— READING PASSAGE —
Clinical presentation, management, and biomarkers of neurotoxicity after adoptive immunotherapy with CAR T cells.

Author information

1
Division of Neuro-Oncology, Department of Neurology, Massachusetts General Hospital Cancer Center, Harvard Medical School, Boston, MA.
2
Department of Neurology, Yale School of Medicine, New Haven, CT.
3
Department of Pathology, Massachusetts General Hospital, Harvard Medical School, Boston, MA; and.
4
Cellular Immunotherapy Program and.
5
Hematology & Oncology Division, Department of Medicine, Massachusetts General Hospital Cancer Center, Harvard Medical School, Boston, MA.

Abstract

Chimeric antigen receptor (CAR) T cells have emerged as a promising class of cell-based immunotherapy in refractory malignancies. Neurotoxicity represents a common and potentially life-threatening adverse effect of CAR T cells, and clinical experience is limited. Here, we describe the clinical presentation and management of 25 adult patients who presented with neurotoxic syndromes after CAR T-cell therapy at the Massachusetts General Hospital. This cohort includes 24 patients treated with CD19-directed CAR T cells for non-Hodgkin lymphoma (n = 23) and acute lymphoblastic leukemia (n = 1), and 1 patient treated with α-fetoprotein-directed CAR T cells for hepatocellular carcinoma (n = 1). Twelve of the 25 patients (48%) developed grade 1-2 neurotoxicity and 13 patients (52%) presented with grade 3-4 neurotoxicity. We found that lower platelet counts at time of CAR T-cell infusion were associated with more severe neurotoxicity (P = .030). Cytokine release syndrome occurred in 24 of 25 patients (96%). Serum levels of ferritin peaked with onset of neurologic symptoms, and higher ferritin levels were associated with higher neurotoxicity grade. Grade 3-4 neurotoxicity correlated negatively with overall survival (OS) (P = .013). Median OS of the entire cohort was 54.7 weeks. Eight patients (32%) with grade 3-4 neurotoxicity were deceased at database closure, whereas none died with neurotoxicity grade 1-2. High pretreatment lactate dehydrogenase was frequently encountered in lymphoma patients with grade 3-4 neurotoxicity and correlated negatively with progression-free survival (P = .048). We did not find evidence that steroid use ≥7 days altered the patient's outcome when compared with <7 days of steroids. Management of CAR T cell-mediated neurotoxicity warrants evaluation in prospective clinical trials.

— PROBLEM TO SOLVE —
Decide whether each statement agrees with the abstract on CAR T-cell neurotoxicity, answering yes or no and quoting the deciding words of the abstract. (a) Cytokine release syndrome occurred in every patient in the cohort. (b) Lower platelet counts at the time of CAR T-cell infusion were associated with more severe neurotoxicity. (c) Steroid use of 7 days or longer was found to improve patient outcome compared with shorter steroid use. Rely only on the abstract on CAR T-cell neurotoxicity.

— MATERIAL SHOWN —
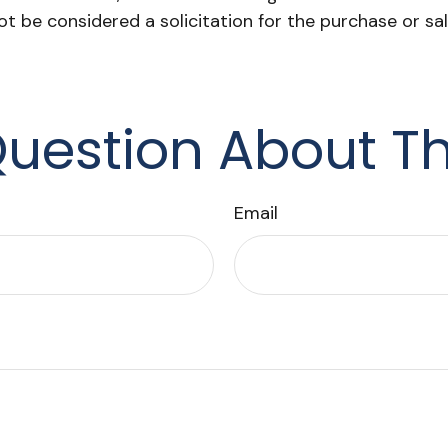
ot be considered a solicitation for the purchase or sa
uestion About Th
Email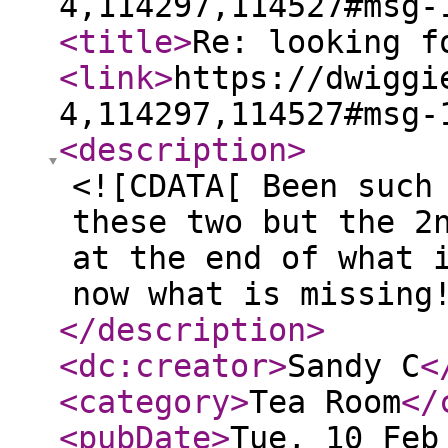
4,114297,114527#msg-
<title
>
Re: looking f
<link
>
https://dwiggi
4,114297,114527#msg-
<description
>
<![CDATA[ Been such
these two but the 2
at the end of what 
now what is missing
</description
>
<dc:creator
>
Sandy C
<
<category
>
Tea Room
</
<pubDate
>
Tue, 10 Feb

...

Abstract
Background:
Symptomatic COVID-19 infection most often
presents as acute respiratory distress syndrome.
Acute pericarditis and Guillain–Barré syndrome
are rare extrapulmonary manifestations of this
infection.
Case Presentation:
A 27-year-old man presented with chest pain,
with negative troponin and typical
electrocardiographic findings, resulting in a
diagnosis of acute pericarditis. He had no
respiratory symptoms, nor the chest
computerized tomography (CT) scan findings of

— COMPLETED TASK —
(a) No: "Cytokine release syndrome occurred in 24 of 25 patients (96%)."
(b) Yes: "We found that lower platelet counts at time of CAR T-cell infusion were associated with more severe neurotoxicity (P = .030)."
(c) No: "We did not find evidence that steroid use ≥7 days altered the patient's outcome when compared with <7 days of steroids."